# TEXT EXCERPT
== == ==
This is not FIPS deployment.

Comment 14 Blaine Gardner 2021-09-20 23:35:04 UTC
I have verified that restarting the operator does not seem to fix the issue 

I'm investigating whether this upstream issue could be the source of this bug.

https://github.com/rook/rook/pull/8712#issuecomment-919462273

I also created Rook PR https://github.com/rook/rook/pull/8765 to fix a second tangential issue I found while debugging this.

Comment 15 Jiffin 2021-09-21 05:19:40 UTC
I cannot find the "rgw-adminops-user" from the toolbox pod, so IMO its creation got failed and I can see a repeat attempt of creating admin-ops-user in rook-operator logs without any failure messages. It is worth try the below command from rook-operator pod and see why the adminsops user creation is failing. I didn't try out because I don't want to disturb the set up

radosgw-admin user create --uid rgw-admin-ops-user --display-name RGW Admin Ops User --caps buckets=*;users=*;usage=read;metadata=read;zone=read --rgw-realm=ocs-storagecluster-cephobjectstore --rgw-zonegroup=ocs-storagecluster-cephobjectstore --rgw-zone=ocs-storagecluster-cephobjectstore --cluster=openshift-storage --conf=/var/lib/rook/openshift-storage/openshift-storage.config --name=client.admin --keyring=/var/lib/rook/openshift-storage/client.admin.keyring --debug-rgw 20 --debug-rgw_sync 20--debug-ms 20

Comment 16 Jiffin 2021-09-21 06:16:44 UTC
(In reply to Jiffin from comment #15)
== == ==
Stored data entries
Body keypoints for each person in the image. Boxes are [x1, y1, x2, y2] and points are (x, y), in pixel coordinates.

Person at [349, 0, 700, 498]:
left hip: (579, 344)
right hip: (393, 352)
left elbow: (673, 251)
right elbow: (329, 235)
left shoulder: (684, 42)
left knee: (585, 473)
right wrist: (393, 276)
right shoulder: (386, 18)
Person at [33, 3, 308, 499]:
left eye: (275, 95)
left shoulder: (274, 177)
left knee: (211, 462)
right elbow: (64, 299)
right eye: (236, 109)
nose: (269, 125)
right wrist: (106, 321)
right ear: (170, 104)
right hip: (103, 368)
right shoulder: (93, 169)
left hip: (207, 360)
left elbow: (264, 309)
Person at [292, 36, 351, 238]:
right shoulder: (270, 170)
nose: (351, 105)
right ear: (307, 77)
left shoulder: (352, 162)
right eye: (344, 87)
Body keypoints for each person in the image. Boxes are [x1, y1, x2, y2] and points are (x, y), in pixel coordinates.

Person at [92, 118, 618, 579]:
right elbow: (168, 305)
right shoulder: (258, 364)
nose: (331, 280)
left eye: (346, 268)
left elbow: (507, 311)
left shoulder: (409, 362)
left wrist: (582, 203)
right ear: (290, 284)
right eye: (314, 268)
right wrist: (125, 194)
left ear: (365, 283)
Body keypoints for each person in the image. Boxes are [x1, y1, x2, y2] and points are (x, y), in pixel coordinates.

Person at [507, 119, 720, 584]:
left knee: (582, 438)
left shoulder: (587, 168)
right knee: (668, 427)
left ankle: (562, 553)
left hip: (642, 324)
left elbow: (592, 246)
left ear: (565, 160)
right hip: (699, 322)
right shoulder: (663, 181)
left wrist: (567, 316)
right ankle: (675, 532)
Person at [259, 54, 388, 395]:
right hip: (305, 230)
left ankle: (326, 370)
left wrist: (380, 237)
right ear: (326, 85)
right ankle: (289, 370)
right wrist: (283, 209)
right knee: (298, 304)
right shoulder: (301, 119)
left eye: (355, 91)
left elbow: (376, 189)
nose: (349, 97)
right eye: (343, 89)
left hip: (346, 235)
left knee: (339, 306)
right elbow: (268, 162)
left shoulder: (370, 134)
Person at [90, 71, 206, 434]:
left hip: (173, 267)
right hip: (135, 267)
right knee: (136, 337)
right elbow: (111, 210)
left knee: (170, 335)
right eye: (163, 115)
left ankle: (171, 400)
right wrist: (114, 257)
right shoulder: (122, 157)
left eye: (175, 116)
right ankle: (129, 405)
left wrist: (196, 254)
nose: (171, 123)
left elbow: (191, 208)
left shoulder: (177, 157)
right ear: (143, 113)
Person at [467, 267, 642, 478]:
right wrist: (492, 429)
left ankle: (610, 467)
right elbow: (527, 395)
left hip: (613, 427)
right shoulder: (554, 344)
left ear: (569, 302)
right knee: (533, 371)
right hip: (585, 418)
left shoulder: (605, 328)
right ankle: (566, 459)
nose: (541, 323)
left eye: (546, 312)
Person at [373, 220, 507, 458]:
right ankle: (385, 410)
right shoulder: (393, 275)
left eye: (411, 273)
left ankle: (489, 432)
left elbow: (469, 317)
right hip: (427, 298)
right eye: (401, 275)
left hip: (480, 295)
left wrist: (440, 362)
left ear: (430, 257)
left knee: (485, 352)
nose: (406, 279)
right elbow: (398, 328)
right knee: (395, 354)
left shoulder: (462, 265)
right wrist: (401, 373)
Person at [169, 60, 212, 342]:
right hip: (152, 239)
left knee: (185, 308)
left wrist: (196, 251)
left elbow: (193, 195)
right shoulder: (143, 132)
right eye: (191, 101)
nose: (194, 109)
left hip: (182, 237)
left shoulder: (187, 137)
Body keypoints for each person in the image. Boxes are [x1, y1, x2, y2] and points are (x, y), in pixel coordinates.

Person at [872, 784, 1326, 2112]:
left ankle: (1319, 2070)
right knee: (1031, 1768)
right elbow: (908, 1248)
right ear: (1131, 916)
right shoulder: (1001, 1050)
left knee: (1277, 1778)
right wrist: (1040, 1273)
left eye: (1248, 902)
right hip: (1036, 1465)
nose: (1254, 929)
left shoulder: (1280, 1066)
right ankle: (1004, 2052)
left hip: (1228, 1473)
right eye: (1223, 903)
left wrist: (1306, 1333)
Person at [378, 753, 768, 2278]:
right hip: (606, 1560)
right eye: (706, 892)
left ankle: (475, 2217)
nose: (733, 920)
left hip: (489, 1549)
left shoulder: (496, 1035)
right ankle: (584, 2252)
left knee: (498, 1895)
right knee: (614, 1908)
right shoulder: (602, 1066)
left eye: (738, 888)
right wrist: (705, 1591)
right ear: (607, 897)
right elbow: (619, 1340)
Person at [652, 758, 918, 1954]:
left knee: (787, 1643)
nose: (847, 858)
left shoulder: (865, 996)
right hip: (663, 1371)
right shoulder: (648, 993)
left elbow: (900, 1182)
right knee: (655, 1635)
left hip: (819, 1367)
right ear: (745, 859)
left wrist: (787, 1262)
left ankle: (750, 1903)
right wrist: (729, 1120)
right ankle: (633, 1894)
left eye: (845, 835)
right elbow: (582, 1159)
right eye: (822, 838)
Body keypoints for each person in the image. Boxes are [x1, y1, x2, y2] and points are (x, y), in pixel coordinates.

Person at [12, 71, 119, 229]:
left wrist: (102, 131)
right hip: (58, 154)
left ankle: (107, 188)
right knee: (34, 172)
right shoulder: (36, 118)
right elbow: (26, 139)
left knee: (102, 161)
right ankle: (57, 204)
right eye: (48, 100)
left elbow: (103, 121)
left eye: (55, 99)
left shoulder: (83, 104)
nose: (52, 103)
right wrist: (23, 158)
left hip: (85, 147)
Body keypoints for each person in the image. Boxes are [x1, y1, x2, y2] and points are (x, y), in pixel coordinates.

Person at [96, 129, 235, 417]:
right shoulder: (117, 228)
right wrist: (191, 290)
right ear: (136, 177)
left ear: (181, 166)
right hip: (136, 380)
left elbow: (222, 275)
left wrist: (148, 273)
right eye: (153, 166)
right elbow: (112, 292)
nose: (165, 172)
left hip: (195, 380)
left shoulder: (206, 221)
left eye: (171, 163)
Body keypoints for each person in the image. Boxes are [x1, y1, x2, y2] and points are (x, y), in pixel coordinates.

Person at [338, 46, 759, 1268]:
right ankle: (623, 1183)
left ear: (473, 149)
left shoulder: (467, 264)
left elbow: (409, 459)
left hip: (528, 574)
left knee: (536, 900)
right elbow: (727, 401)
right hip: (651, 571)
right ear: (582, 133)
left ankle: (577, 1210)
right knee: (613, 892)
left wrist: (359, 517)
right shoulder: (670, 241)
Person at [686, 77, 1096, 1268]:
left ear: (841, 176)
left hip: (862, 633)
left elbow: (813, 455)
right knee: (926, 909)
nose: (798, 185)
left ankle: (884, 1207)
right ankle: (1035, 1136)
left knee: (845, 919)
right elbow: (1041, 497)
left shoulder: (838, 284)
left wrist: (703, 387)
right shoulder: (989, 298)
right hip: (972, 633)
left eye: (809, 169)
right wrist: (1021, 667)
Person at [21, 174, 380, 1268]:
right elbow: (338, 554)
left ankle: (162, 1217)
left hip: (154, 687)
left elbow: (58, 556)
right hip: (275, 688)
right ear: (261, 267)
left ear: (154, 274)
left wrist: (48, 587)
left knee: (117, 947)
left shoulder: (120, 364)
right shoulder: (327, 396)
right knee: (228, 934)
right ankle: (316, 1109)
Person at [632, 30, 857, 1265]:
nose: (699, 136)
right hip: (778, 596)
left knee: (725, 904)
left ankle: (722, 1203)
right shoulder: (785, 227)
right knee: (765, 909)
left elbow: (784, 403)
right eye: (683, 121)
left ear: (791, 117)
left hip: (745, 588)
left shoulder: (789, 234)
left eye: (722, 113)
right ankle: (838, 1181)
== == ==
# PARTS OF THE EXERCISE
[A] Answer these questions about the Rook bug discussion:
(i) Who verified that restarting the operator does not seem to fix the issue?
(ii) What is the number of the Rook PR created to fix a second tangential issue?
(iii) Which user could Jiffin not find from the toolbox pod?
[B] Continue the Rook bug discussion above, starting right after its final line.

# TASK RESPONSES
[A]
(i) Blaine Gardner
(ii) 8765
(iii) "rgw-adminops-user"

[B]
> I cannot find the "rgw-adminops-user" from the toolbox pod, so IMO its
> creation got failed and I can see a repeat attempt of creating
> admin-ops-user in rook-operator logs without any failure messages. It is
> worth try the below command from rook-operator pod and see why the adminsops
> user creation is failing. I didn't try out because I don't want to disturb
> the set up
> 
> radosgw-admin user create --uid rgw-admin-ops-user --display-name RGW Admin
> Ops User --caps buckets=*;users=*;usage=read;metadata=read;zone=read
> --rgw-realm=ocs-storagecluster-cephobjectstore
> --rgw-zonegroup=ocs-storagecluster-cephobjectstore
> --rgw-zone=ocs-storagecluster-cephobjectstore --cluster=openshift-storage
> --conf=/var/lib/rook/openshift-storage/openshift-storage.config
> --name=client.admin
> --keyring=/var/lib/rook/openshift-storage/client.admin.keyring --debug-rgw
> 20 --debug-rgw_sync 20--debug-ms 20

Sorry I want to rectify above comment. Apparently, the rgw-admin-ops user got created 

bash-4.4$ radosgw-admin user list --rgw-realm=ocs-storagecluster-cephobjectstore --rgw-zonegroup=ocs-storagecluster-cephobjectstore --rgw-zone=ocs-storagecluster-cephobjectstore --cluster=openshift-storage  --conf=/var/lib/rook/openshift-storage/openshift-storage.config --name=client.admin --keyring=/var/lib/rook/openshift-storage/client.admin.keyring
[
    "rgw-admin-ops-user"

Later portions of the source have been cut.